Dataset entries:
===
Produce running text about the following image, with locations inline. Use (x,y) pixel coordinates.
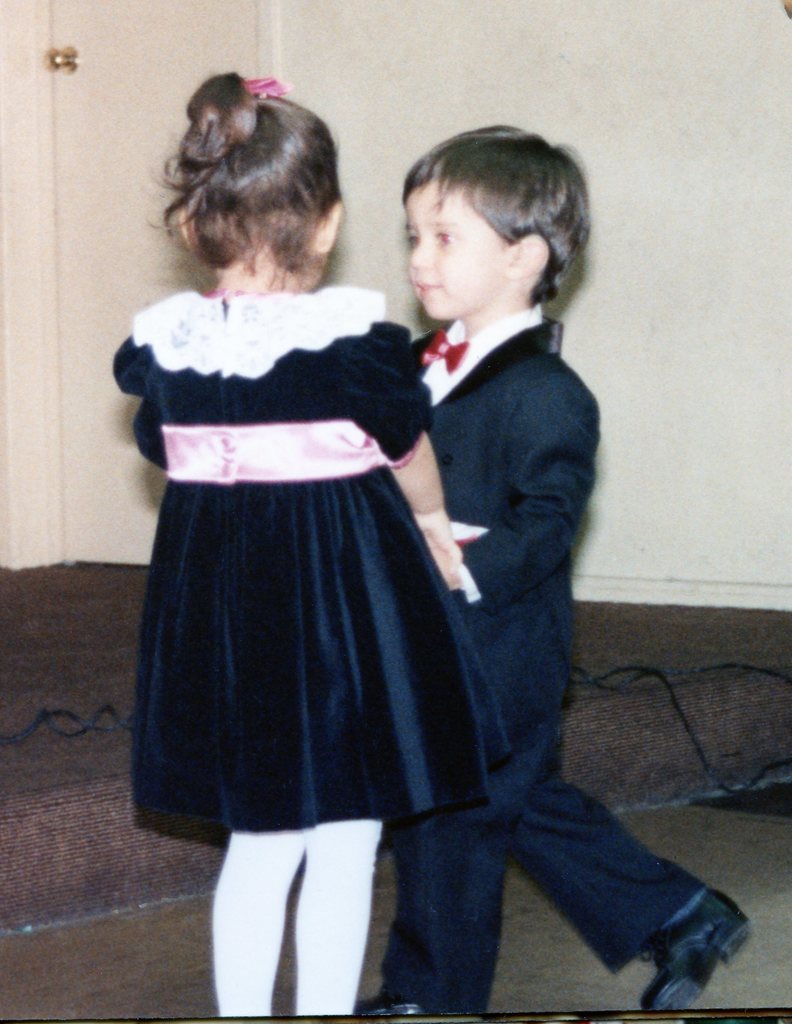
In this picture I can see a boy (522,832) and a girl (337,399) standing and holding their hands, and in the background (716,434) there is a wall (784,521), door (61,138) and wires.
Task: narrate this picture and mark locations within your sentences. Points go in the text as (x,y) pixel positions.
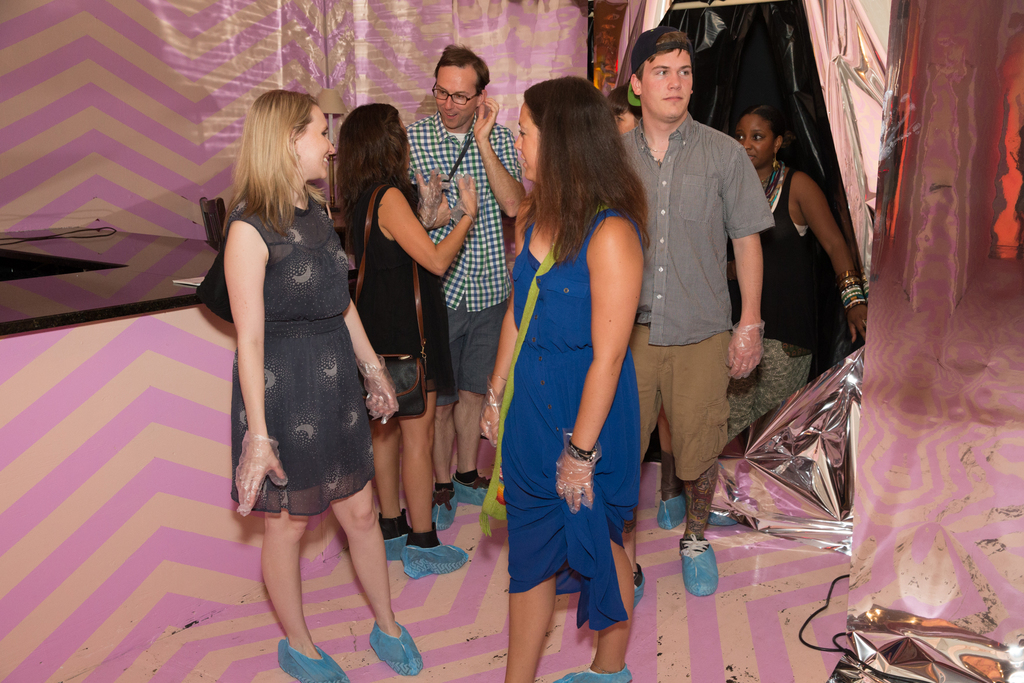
In this image I can able to see group of people (568,547) standing. And they are wearing gloves (493,381) and same colour of shoes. Also there are covers (899,588) and some objects (872,603).
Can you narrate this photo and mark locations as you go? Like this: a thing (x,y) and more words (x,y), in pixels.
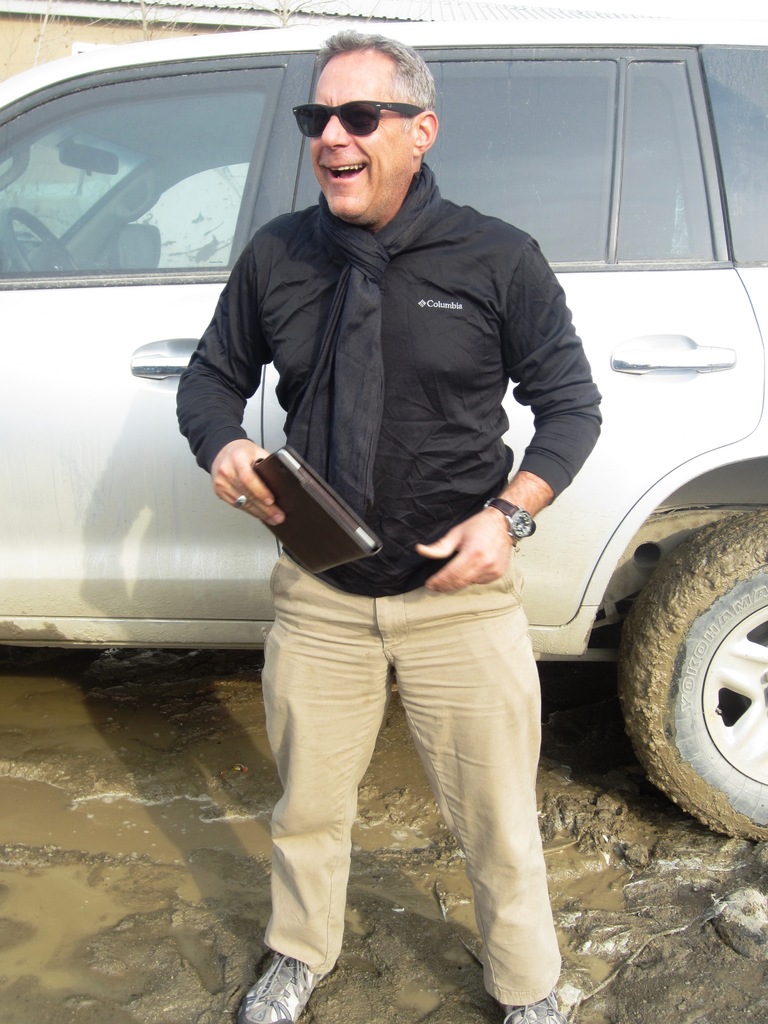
In this picture I can see a man (451,540) standing and holding an object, there is a vehicle (573,142), and in the background (328,11) it looks like a shed (485,11).
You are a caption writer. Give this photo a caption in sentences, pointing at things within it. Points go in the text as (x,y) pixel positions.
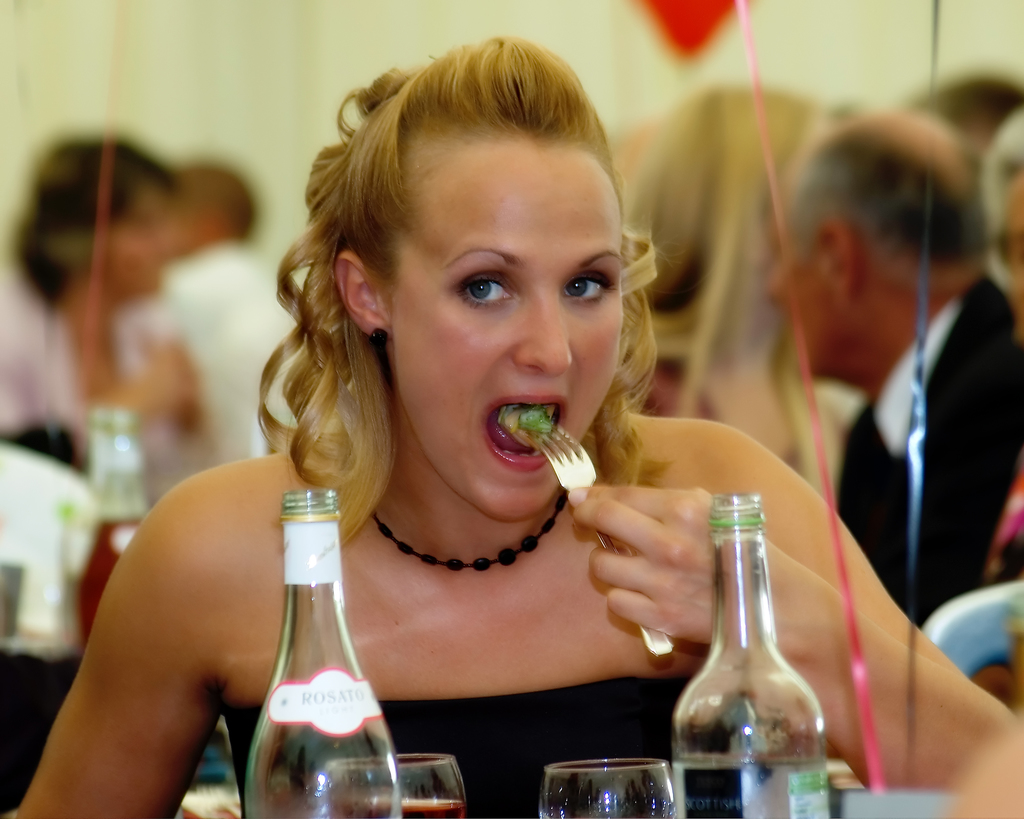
In this picture is sitting and eating food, with the help of a fork (592,463) which she held in her left hand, she is staring at some person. In front of her there is a wine glass (448,770) and a wine bottle (307,709).
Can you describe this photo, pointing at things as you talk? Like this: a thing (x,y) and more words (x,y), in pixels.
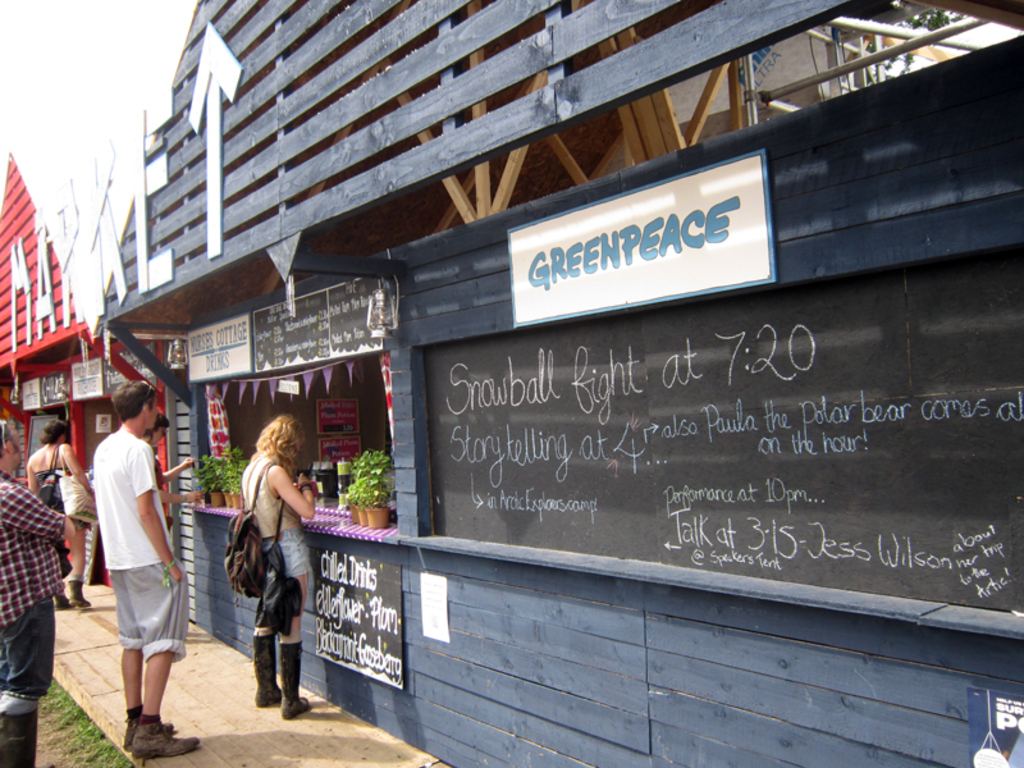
In this image I can see the group of people (143,572) with different color dresses (126,544). I can see these people (34,514) are wearing the bags (84,498). In-front of these people (146,453) I can see the stall (216,564). In the stall (331,507) I can see the flower pots (359,498) and many objects (345,499). I can see many boards (258,324) to the stall (211,286).
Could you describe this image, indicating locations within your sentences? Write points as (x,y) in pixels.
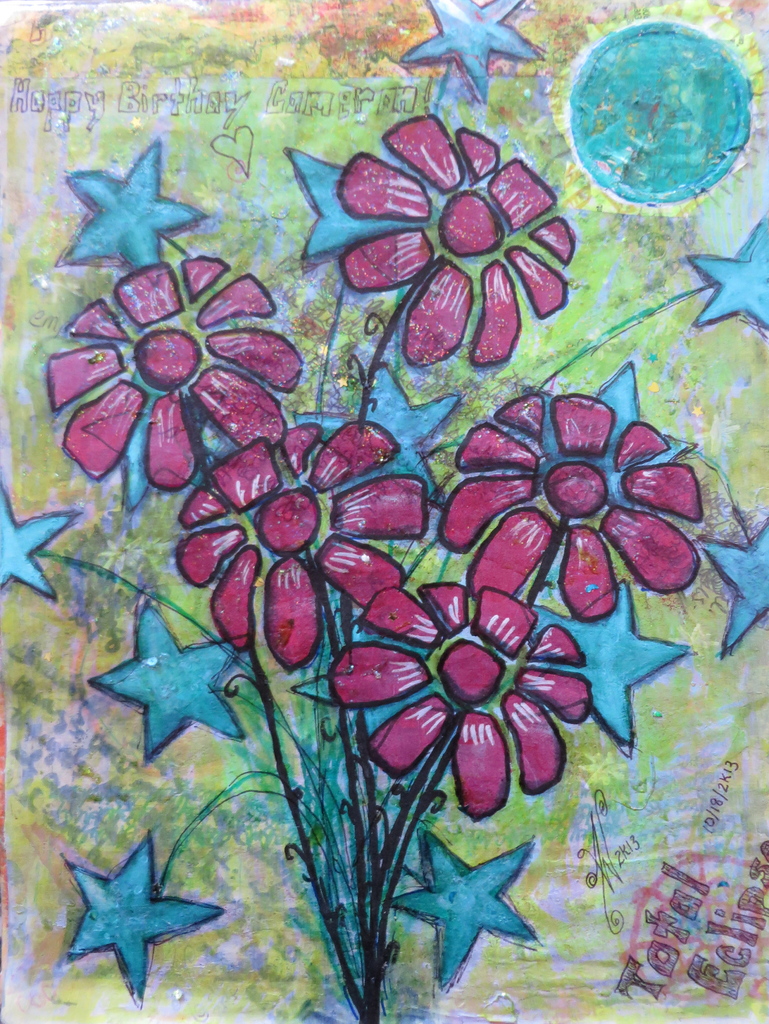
===
Repeat the entries exactly, pictures left out.

▶ **Written solution**
Produce running text about the following image, with locations inline. Use (x,y) pixel coordinates.
In this picture I can see a boy (522,832) and a girl (337,399) standing and holding their hands, and in the background (716,434) there is a wall (784,521), door (61,138) and wires.
Task: narrate this picture and mark locations within your sentences. Points go in the text as (x,y) pixel positions.
In this image I can able to see group of people (568,547) standing. And they are wearing gloves (493,381) and same colour of shoes. Also there are covers (899,588) and some objects (872,603).
Can you narrate this photo and mark locations as you go? Like this: a thing (x,y) and more words (x,y), in pixels.
In this picture I can see a man (451,540) standing and holding an object, there is a vehicle (573,142), and in the background (328,11) it looks like a shed (485,11).
You are a caption writer. Give this photo a caption in sentences, pointing at things within it. Points go in the text as (x,y) pixel positions.
In this picture is sitting and eating food, with the help of a fork (592,463) which she held in her left hand, she is staring at some person. In front of her there is a wine glass (448,770) and a wine bottle (307,709).
Can you describe this photo, pointing at things as you talk? Like this: a thing (x,y) and more words (x,y), in pixels.
In this image I can see the group of people (143,572) with different color dresses (126,544). I can see these people (34,514) are wearing the bags (84,498). In-front of these people (146,453) I can see the stall (216,564). In the stall (331,507) I can see the flower pots (359,498) and many objects (345,499). I can see many boards (258,324) to the stall (211,286).
Could you describe this image, indicating locations within your sentences? Write points as (x,y) in pixels.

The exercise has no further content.